- Work to complete: Scan the records below for the word "always" and give only the number of lines that hold it.

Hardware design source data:
#####

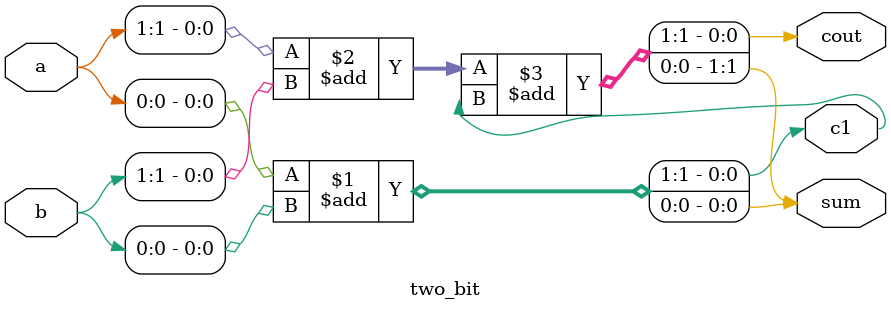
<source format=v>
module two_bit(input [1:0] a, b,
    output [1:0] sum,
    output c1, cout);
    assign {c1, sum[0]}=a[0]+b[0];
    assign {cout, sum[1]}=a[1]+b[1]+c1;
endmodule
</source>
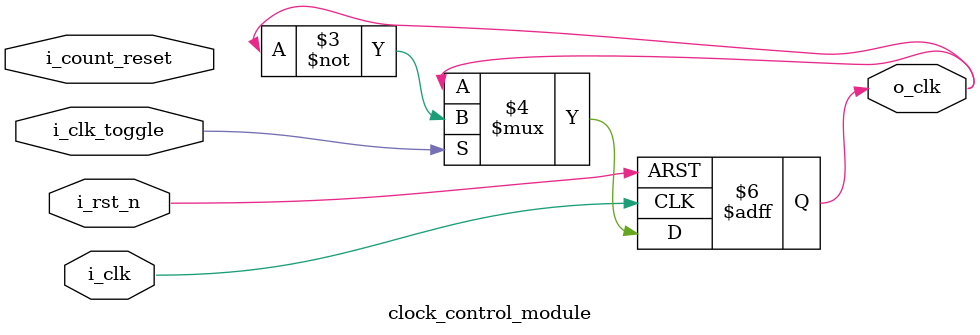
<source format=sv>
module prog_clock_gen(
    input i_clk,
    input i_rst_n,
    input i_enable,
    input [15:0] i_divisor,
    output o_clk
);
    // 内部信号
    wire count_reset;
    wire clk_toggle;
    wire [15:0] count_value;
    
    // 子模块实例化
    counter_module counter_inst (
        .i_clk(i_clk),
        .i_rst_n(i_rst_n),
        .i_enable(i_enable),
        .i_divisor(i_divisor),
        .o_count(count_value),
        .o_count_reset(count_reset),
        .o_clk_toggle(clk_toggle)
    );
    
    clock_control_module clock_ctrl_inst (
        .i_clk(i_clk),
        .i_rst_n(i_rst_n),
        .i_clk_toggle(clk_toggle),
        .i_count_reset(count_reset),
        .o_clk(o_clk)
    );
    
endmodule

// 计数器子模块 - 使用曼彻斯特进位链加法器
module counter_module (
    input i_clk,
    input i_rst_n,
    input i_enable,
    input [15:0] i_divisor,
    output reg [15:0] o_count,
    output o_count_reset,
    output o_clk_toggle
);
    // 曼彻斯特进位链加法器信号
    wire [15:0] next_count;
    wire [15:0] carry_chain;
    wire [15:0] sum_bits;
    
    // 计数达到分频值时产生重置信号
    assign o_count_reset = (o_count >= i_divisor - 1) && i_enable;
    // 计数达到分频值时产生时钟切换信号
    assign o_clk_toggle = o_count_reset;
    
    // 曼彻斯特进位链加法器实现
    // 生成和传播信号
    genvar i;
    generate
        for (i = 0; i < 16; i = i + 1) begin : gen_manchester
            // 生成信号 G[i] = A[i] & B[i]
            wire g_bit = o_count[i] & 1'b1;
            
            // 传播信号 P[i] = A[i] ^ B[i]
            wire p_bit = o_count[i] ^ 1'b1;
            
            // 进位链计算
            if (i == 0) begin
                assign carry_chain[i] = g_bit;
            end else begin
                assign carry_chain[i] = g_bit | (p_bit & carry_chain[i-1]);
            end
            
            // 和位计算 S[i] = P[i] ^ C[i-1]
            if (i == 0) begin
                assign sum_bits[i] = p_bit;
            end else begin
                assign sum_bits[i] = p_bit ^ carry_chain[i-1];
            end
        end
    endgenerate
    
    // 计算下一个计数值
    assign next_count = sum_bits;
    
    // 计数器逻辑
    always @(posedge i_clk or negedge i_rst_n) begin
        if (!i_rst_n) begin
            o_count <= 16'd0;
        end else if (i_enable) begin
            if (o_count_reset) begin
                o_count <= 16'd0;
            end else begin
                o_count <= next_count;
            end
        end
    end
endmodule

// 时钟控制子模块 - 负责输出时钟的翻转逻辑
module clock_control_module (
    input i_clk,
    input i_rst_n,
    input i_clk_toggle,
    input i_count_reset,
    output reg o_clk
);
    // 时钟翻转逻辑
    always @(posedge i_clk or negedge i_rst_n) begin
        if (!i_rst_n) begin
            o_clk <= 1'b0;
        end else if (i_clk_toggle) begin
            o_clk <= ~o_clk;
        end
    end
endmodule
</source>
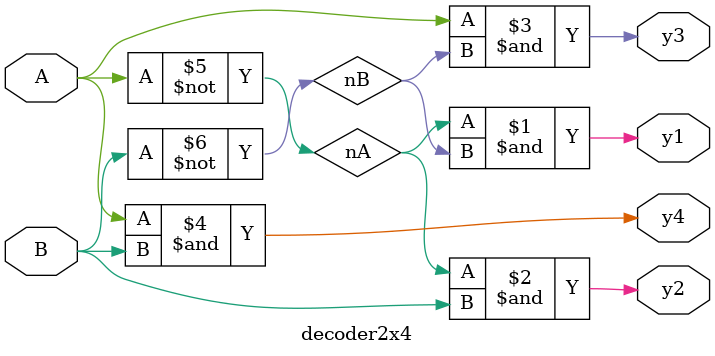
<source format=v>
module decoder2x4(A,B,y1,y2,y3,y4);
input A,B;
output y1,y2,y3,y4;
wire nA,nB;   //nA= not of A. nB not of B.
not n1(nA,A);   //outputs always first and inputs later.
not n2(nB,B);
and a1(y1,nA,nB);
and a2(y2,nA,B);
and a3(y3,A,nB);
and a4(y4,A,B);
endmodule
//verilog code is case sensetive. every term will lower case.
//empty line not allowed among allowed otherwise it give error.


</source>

#####

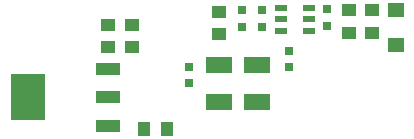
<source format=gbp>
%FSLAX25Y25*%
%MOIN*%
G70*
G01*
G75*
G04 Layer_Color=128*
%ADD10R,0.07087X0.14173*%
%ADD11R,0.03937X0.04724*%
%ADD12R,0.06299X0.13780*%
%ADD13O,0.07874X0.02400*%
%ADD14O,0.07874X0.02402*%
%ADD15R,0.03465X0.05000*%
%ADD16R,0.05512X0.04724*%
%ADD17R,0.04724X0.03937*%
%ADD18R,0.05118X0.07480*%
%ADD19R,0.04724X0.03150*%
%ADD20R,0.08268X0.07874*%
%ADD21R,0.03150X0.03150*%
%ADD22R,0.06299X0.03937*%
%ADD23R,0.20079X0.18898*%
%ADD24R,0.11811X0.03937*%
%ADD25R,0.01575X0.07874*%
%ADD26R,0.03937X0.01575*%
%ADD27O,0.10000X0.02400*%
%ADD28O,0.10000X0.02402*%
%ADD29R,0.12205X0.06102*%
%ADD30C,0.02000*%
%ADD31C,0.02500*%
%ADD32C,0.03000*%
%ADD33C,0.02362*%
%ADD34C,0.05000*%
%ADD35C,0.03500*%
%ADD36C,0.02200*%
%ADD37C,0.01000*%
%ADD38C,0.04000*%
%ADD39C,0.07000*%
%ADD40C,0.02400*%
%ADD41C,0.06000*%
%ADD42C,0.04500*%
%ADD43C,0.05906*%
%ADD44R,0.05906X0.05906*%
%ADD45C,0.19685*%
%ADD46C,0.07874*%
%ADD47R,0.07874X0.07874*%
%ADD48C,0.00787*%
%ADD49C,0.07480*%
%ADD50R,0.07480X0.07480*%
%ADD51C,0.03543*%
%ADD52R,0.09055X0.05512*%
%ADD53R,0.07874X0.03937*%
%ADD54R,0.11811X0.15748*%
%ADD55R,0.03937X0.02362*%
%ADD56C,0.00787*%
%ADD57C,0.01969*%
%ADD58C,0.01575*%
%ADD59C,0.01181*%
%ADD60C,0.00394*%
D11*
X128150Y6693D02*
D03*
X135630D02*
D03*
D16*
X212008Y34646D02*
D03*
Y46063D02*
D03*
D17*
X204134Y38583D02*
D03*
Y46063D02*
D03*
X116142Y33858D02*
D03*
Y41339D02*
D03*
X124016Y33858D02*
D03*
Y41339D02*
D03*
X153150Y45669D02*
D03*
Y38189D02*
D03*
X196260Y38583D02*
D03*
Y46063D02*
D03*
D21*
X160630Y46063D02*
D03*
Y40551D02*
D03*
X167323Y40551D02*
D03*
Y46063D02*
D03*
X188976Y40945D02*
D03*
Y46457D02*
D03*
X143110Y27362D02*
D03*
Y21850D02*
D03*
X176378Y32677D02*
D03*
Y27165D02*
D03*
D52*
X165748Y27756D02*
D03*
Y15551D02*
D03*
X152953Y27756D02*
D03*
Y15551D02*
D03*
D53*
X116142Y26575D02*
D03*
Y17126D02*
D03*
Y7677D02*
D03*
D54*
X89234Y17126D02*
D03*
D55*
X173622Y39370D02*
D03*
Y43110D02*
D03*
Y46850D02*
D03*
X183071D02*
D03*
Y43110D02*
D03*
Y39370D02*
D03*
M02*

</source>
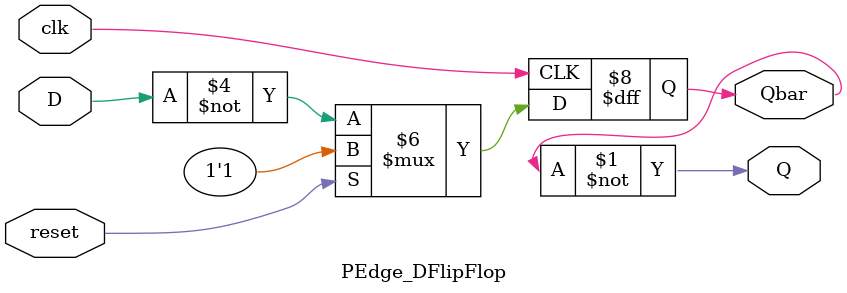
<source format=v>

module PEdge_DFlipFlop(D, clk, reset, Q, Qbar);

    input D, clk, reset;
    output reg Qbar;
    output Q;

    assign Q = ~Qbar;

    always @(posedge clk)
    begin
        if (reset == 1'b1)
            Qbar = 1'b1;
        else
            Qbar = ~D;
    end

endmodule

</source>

#####

- Written solution: 4